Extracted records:
---

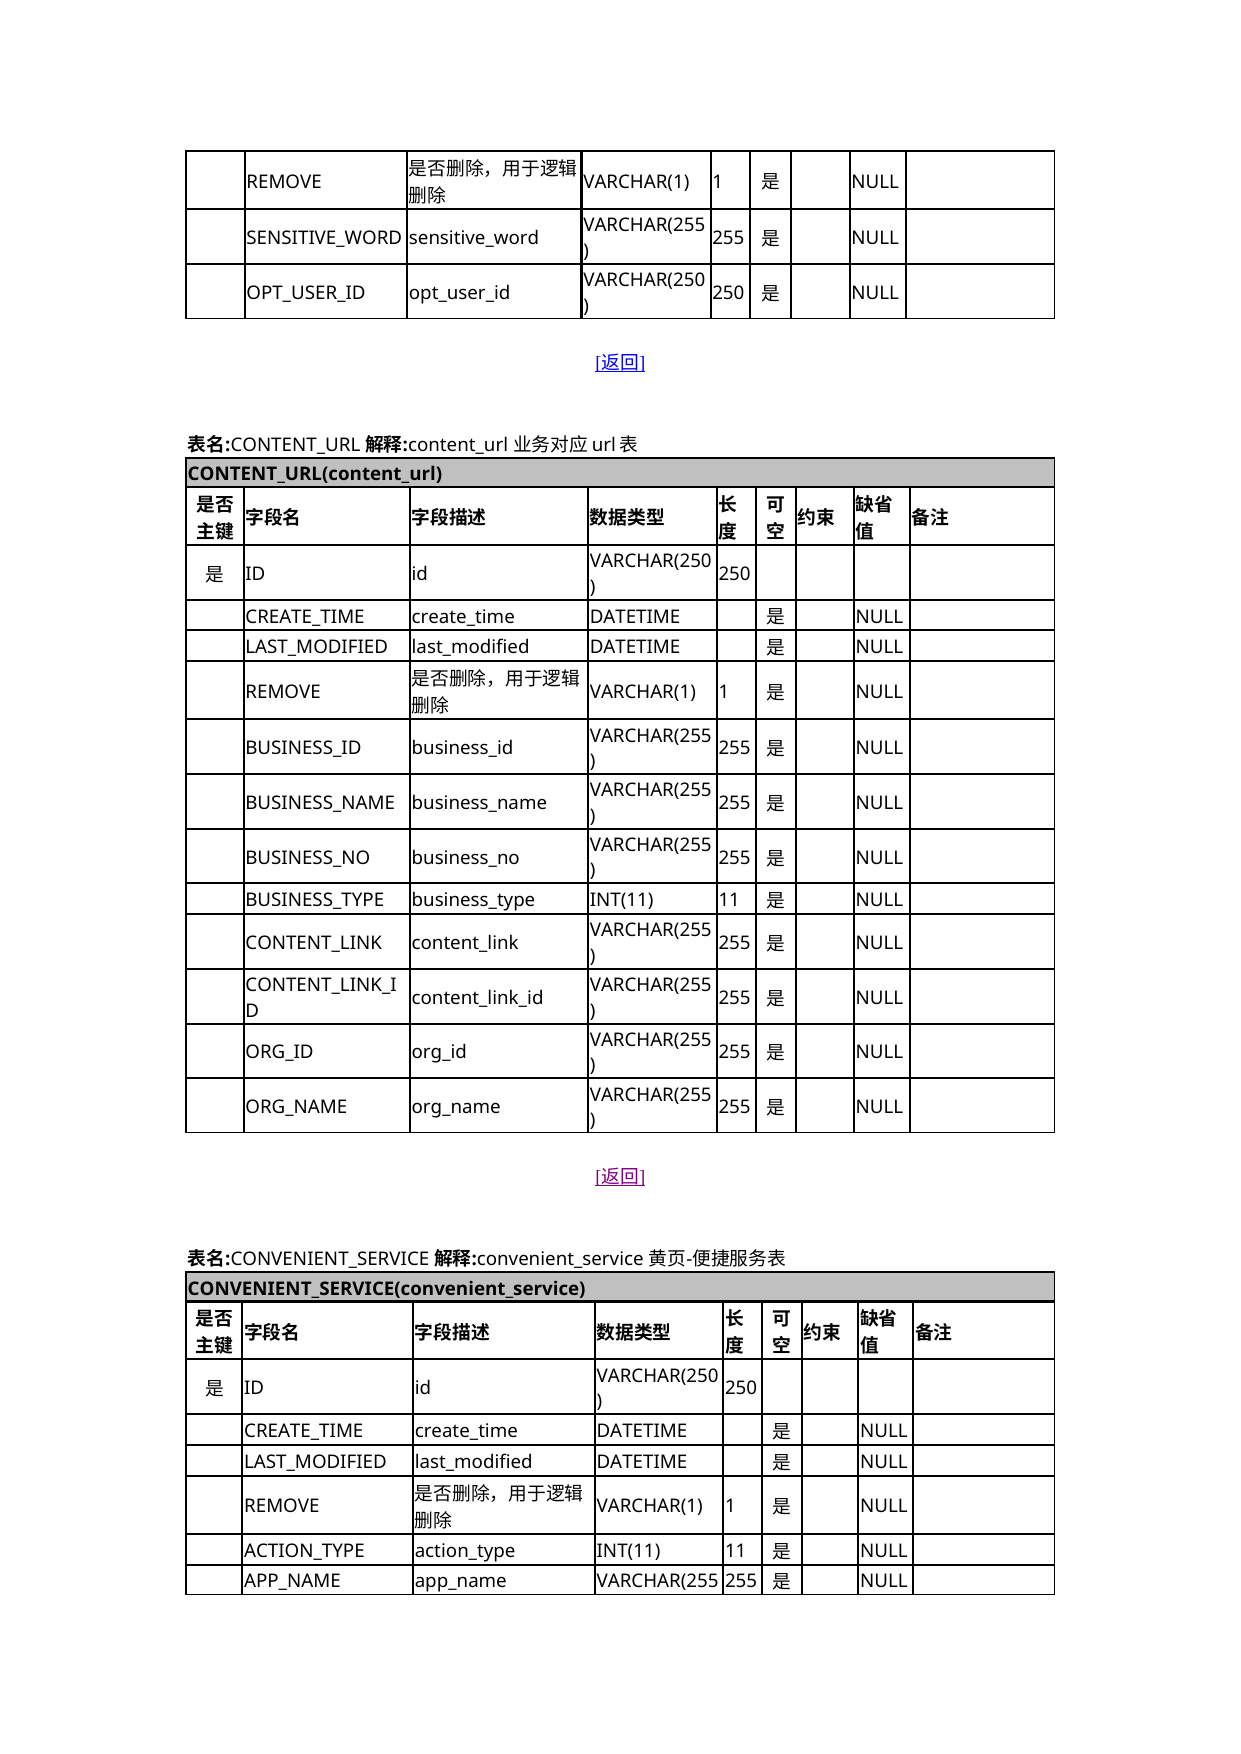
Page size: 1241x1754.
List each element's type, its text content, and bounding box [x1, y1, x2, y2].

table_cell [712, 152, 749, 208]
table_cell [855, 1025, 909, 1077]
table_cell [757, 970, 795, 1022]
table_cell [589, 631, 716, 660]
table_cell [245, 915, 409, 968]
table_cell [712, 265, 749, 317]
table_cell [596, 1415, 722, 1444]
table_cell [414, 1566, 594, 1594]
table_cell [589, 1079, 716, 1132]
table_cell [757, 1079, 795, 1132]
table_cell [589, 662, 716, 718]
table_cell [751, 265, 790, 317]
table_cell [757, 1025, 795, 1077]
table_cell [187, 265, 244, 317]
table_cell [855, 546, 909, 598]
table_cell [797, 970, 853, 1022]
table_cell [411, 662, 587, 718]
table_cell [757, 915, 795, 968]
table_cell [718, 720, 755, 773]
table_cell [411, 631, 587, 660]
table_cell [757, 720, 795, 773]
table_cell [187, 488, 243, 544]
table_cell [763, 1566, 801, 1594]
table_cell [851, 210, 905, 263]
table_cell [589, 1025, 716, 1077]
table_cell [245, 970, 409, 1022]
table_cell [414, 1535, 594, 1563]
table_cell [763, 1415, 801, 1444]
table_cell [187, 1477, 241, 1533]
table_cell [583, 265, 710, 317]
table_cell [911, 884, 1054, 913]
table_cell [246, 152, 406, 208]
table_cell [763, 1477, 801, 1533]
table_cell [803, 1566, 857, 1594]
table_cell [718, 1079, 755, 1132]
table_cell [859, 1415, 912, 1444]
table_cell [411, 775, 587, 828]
text 表名:CONTENT_URL 解释:content_url 业务对应url表 [187, 404, 1053, 457]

---

▶ REQUEST
Each line from the one that contains "table_cell [246, 152, 406, 208]" through the end of the records must be repeated exactly. No other line belongs in the answer.

▶ TASK SOLUTION
table_cell [246, 152, 406, 208]
table_cell [763, 1477, 801, 1533]
table_cell [803, 1566, 857, 1594]
table_cell [718, 1079, 755, 1132]
table_cell [859, 1415, 912, 1444]
table_cell [411, 775, 587, 828]
text 表名:CONTENT_URL 解释:content_url 业务对应url表 [187, 404, 1053, 457]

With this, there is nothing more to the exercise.